North Carolina House passes gun bill with bipartisan support
RALEIGH, N.C. — North Carolina House Republicans and some Democrats passed a previously vetoed gun bill Wednesday that opponents warn could endanger children and teachers.
The House voted 77-43 to approve the measure, which would let people with concealed weapons permits carry openly or under clothing while attending religious services at locations where private or charter schools also meet.
Six Democrats joined all Republicans in voting for it, indicating a potential override of any veto by Democratic Gov. Roy Cooper, who blocked an identical bill in 2021.

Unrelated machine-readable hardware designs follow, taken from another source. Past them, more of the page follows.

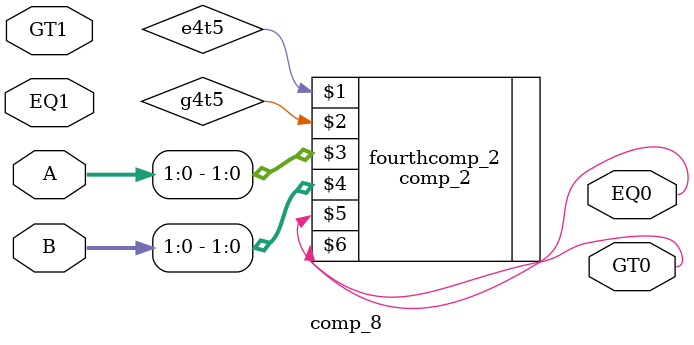
<source format=v>
module comp_8(EQ1, GT1, A, B, EQ0, GT0);
    input EQ1, GT1;
    input [7:0] A, B;
    output EQ0, GT0;

    wire e1t2, g1t2;
    wire e2t3, g2t3;
    wire e3t4, g3t4;
    wire e4t5, g4t5;

    // module comp_2(EQ1, GT1, A, B, EQ0, GT0);

    comp_2 firstcomp_2(EQ1, GT1, A[7:6], B[7:6], e1t2, g1t2);
    comp_2 secondcomp_2(e1t2, g1t2, A[5:4], B[5:4], e2t3, g2t3);
    comp_2 thirdcomp_2(e2t3, g2t3, A[3:2], B[3:2], e3t4, g3t4);
    comp_2 fourthcomp_2(e4t5, g4t5, A[1:0], B[1:0], EQ0, GT0);

endmodule
</source>
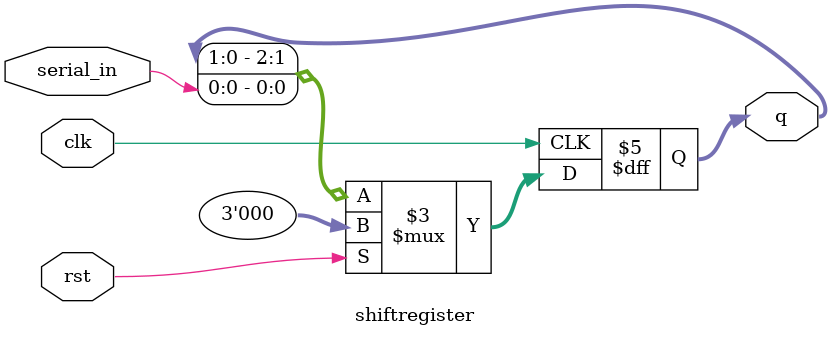
<source format=v>
module shiftregister (
    input  wire clk,     // clock input
    input  wire rst,     // synchronous reset
    input  wire serial_in, // serial data input
    output reg  [2:0] q   // 3-bit register output
);

always @(posedge clk) begin
    if (rst)
        q <= 3'b000;          // reset all bits
    else
        q <= {q[1:0], serial_in}; // shift left
end

endmodule

</source>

Republican lawmakers and several clergy members testified this week that the houses of worship in question do not have an equal opportunity to protect congregants, compared with churches that do not house schools and are not affected by blanket prohibitions.

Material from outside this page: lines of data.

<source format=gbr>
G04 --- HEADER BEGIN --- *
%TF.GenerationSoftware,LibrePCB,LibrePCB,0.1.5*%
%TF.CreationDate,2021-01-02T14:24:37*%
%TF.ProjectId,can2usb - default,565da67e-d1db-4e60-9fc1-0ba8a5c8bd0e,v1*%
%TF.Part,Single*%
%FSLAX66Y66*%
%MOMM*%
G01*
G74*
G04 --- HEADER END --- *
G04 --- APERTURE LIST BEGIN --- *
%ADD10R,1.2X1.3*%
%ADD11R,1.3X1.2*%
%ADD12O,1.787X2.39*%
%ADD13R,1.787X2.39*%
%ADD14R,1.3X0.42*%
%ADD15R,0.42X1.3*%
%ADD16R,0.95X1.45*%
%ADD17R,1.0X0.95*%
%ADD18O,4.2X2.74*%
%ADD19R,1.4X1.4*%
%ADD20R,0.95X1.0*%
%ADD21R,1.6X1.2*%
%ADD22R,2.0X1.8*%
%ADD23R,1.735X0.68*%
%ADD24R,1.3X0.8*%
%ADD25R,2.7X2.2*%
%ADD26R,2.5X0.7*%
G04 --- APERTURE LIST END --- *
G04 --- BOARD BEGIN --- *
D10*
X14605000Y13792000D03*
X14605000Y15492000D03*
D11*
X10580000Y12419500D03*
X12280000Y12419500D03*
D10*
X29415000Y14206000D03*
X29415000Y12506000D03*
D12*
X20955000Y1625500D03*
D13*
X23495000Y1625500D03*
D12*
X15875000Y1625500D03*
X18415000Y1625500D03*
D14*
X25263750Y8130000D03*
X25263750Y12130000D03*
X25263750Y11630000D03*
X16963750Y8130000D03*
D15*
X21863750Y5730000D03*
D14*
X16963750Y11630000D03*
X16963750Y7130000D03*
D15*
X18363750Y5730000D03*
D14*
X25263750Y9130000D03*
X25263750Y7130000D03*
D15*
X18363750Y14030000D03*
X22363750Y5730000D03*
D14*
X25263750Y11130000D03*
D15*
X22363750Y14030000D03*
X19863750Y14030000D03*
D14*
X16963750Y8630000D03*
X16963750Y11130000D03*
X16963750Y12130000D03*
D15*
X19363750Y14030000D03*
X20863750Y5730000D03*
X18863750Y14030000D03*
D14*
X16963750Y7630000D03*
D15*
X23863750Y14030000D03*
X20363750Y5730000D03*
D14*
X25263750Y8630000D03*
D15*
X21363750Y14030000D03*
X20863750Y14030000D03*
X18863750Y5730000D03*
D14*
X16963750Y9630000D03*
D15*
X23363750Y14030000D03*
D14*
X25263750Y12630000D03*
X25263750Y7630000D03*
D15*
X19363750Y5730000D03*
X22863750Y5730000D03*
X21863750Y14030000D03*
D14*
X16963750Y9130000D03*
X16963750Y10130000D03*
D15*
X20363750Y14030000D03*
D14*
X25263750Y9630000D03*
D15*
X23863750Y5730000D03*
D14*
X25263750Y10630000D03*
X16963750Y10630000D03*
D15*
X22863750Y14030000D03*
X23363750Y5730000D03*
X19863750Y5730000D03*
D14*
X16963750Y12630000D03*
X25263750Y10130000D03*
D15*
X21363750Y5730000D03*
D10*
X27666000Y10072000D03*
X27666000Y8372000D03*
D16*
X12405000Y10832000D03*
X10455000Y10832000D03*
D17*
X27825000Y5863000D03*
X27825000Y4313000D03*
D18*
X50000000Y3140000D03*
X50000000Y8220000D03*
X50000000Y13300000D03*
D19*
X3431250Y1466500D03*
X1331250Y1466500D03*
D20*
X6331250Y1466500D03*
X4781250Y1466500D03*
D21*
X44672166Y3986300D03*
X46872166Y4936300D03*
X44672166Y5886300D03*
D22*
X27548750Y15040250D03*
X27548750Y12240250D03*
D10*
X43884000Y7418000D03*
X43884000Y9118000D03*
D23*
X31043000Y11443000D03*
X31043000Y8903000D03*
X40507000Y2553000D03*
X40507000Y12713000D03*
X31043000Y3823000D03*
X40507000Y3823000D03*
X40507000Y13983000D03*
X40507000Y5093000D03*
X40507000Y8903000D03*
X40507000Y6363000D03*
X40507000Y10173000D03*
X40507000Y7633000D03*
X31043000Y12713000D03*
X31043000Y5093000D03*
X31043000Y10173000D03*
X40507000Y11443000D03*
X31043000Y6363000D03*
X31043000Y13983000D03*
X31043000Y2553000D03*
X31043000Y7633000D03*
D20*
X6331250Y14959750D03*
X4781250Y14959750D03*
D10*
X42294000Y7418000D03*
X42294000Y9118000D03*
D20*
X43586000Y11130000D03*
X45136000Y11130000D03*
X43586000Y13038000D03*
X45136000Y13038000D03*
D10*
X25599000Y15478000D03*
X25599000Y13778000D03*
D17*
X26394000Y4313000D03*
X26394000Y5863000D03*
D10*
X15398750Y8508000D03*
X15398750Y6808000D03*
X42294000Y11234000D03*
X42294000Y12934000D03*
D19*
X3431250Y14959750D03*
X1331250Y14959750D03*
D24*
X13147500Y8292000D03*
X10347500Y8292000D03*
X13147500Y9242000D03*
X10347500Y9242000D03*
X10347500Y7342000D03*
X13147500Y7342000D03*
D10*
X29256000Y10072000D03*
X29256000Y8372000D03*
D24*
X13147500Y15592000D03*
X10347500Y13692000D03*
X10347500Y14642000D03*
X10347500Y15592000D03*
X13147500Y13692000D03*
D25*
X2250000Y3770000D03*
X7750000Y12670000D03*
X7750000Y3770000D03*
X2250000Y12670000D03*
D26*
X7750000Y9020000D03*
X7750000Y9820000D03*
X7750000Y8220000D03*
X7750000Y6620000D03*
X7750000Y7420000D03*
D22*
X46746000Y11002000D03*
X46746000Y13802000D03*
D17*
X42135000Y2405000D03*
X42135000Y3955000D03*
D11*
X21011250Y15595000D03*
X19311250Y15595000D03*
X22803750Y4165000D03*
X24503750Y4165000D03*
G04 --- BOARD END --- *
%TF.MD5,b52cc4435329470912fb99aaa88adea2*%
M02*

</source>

Supporters said gun-free religious sites could be easy targets for violent attacks, citing recent incidents of shooters targeting congregations.

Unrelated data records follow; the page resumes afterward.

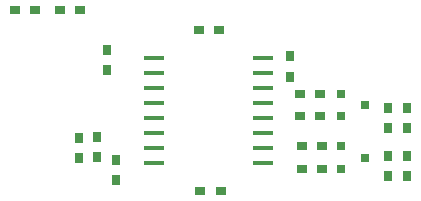
<source format=gbr>
G04 DipTrace 2.4.0.2*
%INTopPaste.gbr*%
%MOIN*%
%ADD31R,0.0707X0.0156*%
%ADD37R,0.0314X0.0255*%
%ADD39R,0.0353X0.0314*%
%ADD41R,0.0314X0.0353*%
%FSLAX44Y44*%
G04*
G70*
G90*
G75*
G01*
%LNTopPaste*%
%LPD*%
D41*
X18754Y4940D3*
Y5609D3*
Y6565D3*
Y7235D3*
X14879Y8941D3*
Y8271D3*
X9066Y5503D3*
Y4833D3*
D39*
X7190Y10503D3*
X7860D3*
D37*
X16566Y5940D3*
Y5192D3*
X17347Y5566D3*
X16566Y7690D3*
Y6942D3*
X17347Y7316D3*
D41*
X8440Y5583D3*
Y6253D3*
D39*
X11878Y4440D3*
X12548D3*
D41*
X8753Y8503D3*
Y9172D3*
D39*
X11816Y9816D3*
X12485D3*
X15879Y6940D3*
X15209D3*
D41*
X18129Y4940D3*
Y5609D3*
Y6565D3*
Y7235D3*
D39*
X15879Y7690D3*
X15209D3*
X15941Y5940D3*
X15272D3*
X15941Y5190D3*
X15272D3*
D41*
X7815Y5565D3*
Y6234D3*
D39*
X6378Y10503D3*
X5708D3*
D31*
X10316Y8878D3*
Y8378D3*
Y7878D3*
Y7378D3*
Y6878D3*
Y6378D3*
Y5878D3*
Y5378D3*
X13977D3*
Y5878D3*
Y6378D3*
Y6878D3*
Y7378D3*
Y7878D3*
Y8378D3*
Y8878D3*
M02*

</source>
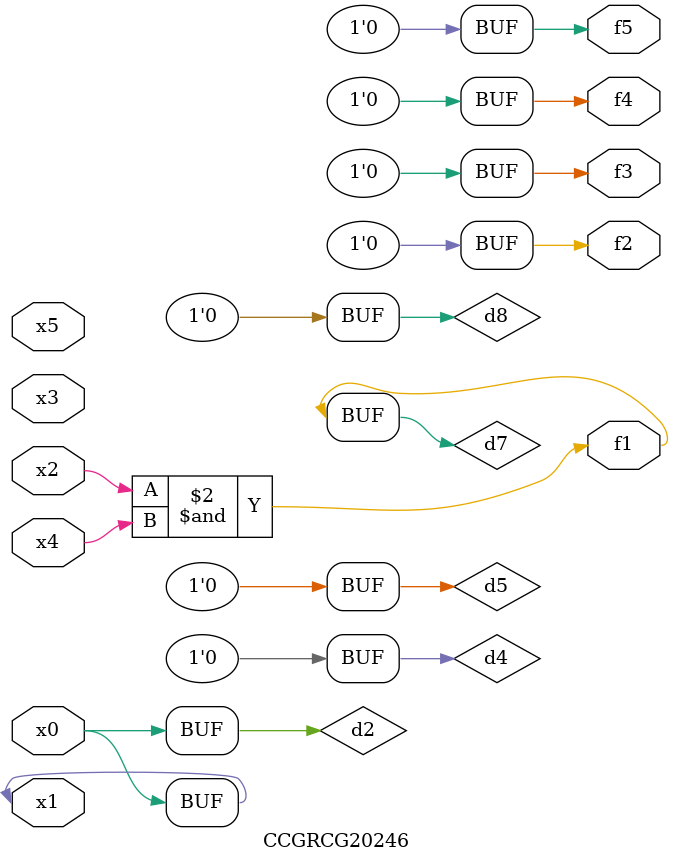
<source format=v>
module CCGRCG20246(
	input x0, x1, x2, x3, x4, x5,
	output f1, f2, f3, f4, f5
);

	wire d1, d2, d3, d4, d5, d6, d7, d8, d9;

	nand (d1, x1);
	buf (d2, x0, x1);
	nand (d3, x2, x4);
	and (d4, d1, d2);
	and (d5, d1, d2);
	nand (d6, d1, d3);
	not (d7, d3);
	xor (d8, d5);
	nor (d9, d5, d6);
	assign f1 = d7;
	assign f2 = d8;
	assign f3 = d8;
	assign f4 = d8;
	assign f5 = d8;
endmodule

</source>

Rep. Jeff McNeely, an Iredell County Republican and the bill’s primary sponsor, said the proposal would fix a loophole preventing some churchgoers from exercising their Second Amendment rights.
"They should be able to protect their selves like all other parishioners do at other churches who do not have schools on their grounds,” he said.
Under the bill, guns would not be permitted on campus during school hours or when students are present for extracurricular activities. Houses of worship could opt out by posting signs banning guns from the property.
Democratic opponents of the measure said gun owners might not understand those restrictions or could accidentally leave their weapons on campus.
“What I don't want to see happen is a lawful gun owner leaving their gun in the classroom on a Sunday after church and that gun being found by a student on a Monday,” Rep. Terry Brown Jr., a Mecklenburg County Democrat, said during floor debate.
Another previously vetoed House bill that could receive a floor vote this week would eliminate a longstanding requirement that handgun buyers first obtain a permit from their county sheriff.
Also Wednesday, a House judiciary committee advanced a bipartisan proposal that would launch a two-year education campaign on safe firearms storage and also distribute free gun locks. It now heads to the Rules Committee.
In the Senate, three identical companion bills were combined Tuesday into a single piece of legislation that is expected to reach the floor this week. It is unclear whether the Senate will take up the stand-alone bill passed by the House or move forward with its combined proposal.